# Missing Values from the Index

One of the main problems we encounter when dealing with a large dataset (covering more than 20 years, over 200 countries and several different variables) is the presence of a large number of missing values.

In order to obtain a numeric  value for our index for a country in a specific year we must have non-missing values for every variable used to calculated the index.  In other words, suppose  that only one of the sixteen variables in Table 1 above is not available for a country in a year,  then the value of the globalisation index for that specific year and country cannot be calculated. This clearly causes a large amount of information to be “lost”.
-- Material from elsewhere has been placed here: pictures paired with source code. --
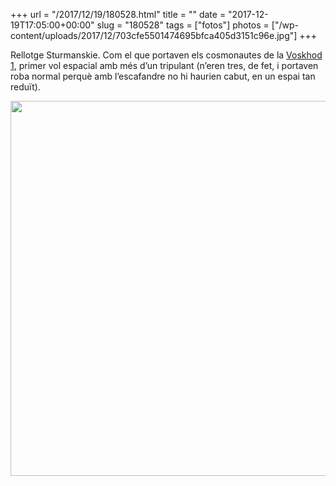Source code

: +++
url = "/2017/12/19/180528.html"
title = ""
date = "2017-12-19T17:05:00+00:00"
slug = "180528"
tags = ["fotos"]
photos = ["/wp-content/uploads/2017/12/703cfe5501474695bfca405d3151c96e.jpg"]
+++

Rellotge Sturmanskie. Com el que portaven els cosmonautes de la [Voskhod 1](https://en.wikipedia.org/wiki/Voskhod_1), primer vol espacial amb més d’un tripulant (n’eren tres, de fet, i portaven roba normal perquè amb l’escafandre no hi haurien cabut, en un espai tan reduït).

<img src="/wp-content/uploads/2017/12/703cfe5501474695bfca405d3151c96e.jpg" width="600" height="600" />
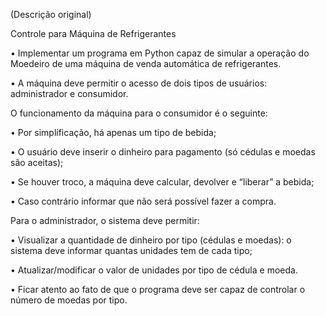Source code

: (Descrição original)

Controle para Máquina de Refrigerantes

• Implementar um programa em Python capaz de
simular a operação do Moedeiro de uma máquina
de venda automática de refrigerantes.

• A máquina deve permitir o acesso de dois tipos de
usuários: administrador e consumidor.

O funcionamento da máquina para o consumidor é o
seguinte:

• Por simplificação, há apenas um tipo de bebida;

• O usuário deve inserir o dinheiro para pagamento (só
cédulas e moedas são aceitas);

• Se houver troco, a máquina deve calcular, devolver e
“liberar” a bebida;

• Caso contrário informar que não será possível fazer a
compra.

Para o administrador, o sistema deve permitir:

• Visualizar a quantidade de dinheiro por tipo (cédulas e moedas): o sistema
deve informar quantas unidades tem de cada tipo;

• Atualizar/modificar o valor de unidades por tipo de cédula e moeda.

• Ficar atento ao fato de que o programa deve ser capaz de controlar o
número de moedas por tipo.
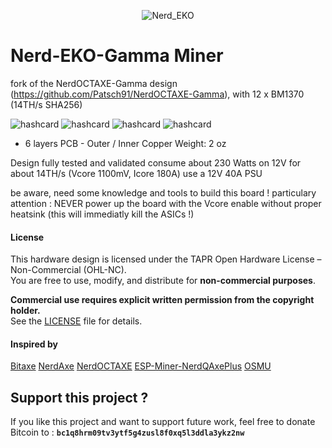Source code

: <p align="center"><img src="https://github.com/phil31/NerdEKO-Gamma/blob/main/images/InitScreen2.jpg" alt="Nerd_EKO"></p>


# Nerd-EKO-Gamma Miner

fork of the NerdOCTAXE-Gamma design (https://github.com/Patsch91/NerdOCTAXE-Gamma), with 12 x BM1370 (14TH/s SHA256)
	
![hashcard](https://github.com/phil31/NerdEKO-Gamma/blob/main/images/IMG_20250405_233905071.jpg)
![hashcard](https://github.com/phil31/NerdEKO-Gamma/blob/main/images/Assembled_Nerd-EKO-Gamma.jpg)
![hashcard](https://github.com/phil31/NerdEKO-Gamma/blob/main/images/Nerd-EKO-Gamma_TOP.jpg)
![hashcard](https://github.com/phil31/NerdEKO-Gamma/blob/main/images/Nerd-EKO-Gamma_BOT.jpg)

- 6 layers PCB - Outer / Inner Copper Weight: 2 oz

Design fully tested and validated
consume about 230 Watts on 12V for about 14TH/s (Vcore 1100mV, Icore 180A)
use a 12V 40A PSU

be aware, need some knowledge and tools to build this board !
particulary attention : NEVER power up the board with the Vcore enable without proper heatsink (this will immediatly kill the ASICs !)


#### License 
This hardware design is licensed under the TAPR Open Hardware License – Non-Commercial (OHL-NC).  
You are free to use, modify, and distribute for **non-commercial purposes**.  

**Commercial use requires explicit written permission from the copyright holder.**  
See the [LICENSE](LICENSE) file for details.


#### Inspired by 
[Bitaxe](https://github.com/skot/bitaxe) 
[NerdAxe](https://github.com/BitMaker-hub)
[NerdOCTAXE](https://github.com/Patsch91/NerdOCTAXE-Gamma) 
[ESP-Miner-NerdQAxePlus](https://github.com/shufps/ESP-Miner-NerdQAxePlus)
[OSMU](https://osmu.wiki/)

## Support this project ?
If you like this project and want to support future work, feel free to donate Bitcoin to :
**`bc1q8hrm09tv3ytf5g4zusl8f0xq5l3ddla3ykz2nw`**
We  deal with this problem by linear interpolation. This works as follows. Consider the following artificial example, where the observation for the “trade” variable is assumed missing in 1999 and 2000.  Then,  linear interpolation would provide the two values for trade in 1999 and 2000 of

###### Year

1998

.6

.6

1999

missing

.7

2000

missing

.8

2001

.9

.9

Generally, the missing values are assumed to be equal to the initial observation (here 0.6), plus a fraction of the difference between the initial observation and the next available observation (here this difference is 0.3=0.9-0.6).

The fraction is calculated as follows. In any year Y, the fraction is f= (Y-1998)/(2001-1998).  So, if Y = 1999, f= 1/3, and if Y = 2000, f=2/3.  So, this gives a value of trade in 1999 of 0.6 + 0.3/3 = 0.7, and a value of trade in 2000 of 0.6 + 2(0.3)/3 = 0.8, as shown.

Another problem we face is that for many countries, some variables but not others in the index are available for the most recent two or three years, due to different lags in the production of different kinds of data.  We deal with this problem by extrapolation. Specifically, we extrapolate by assuming that the variable takes the value of the last year available.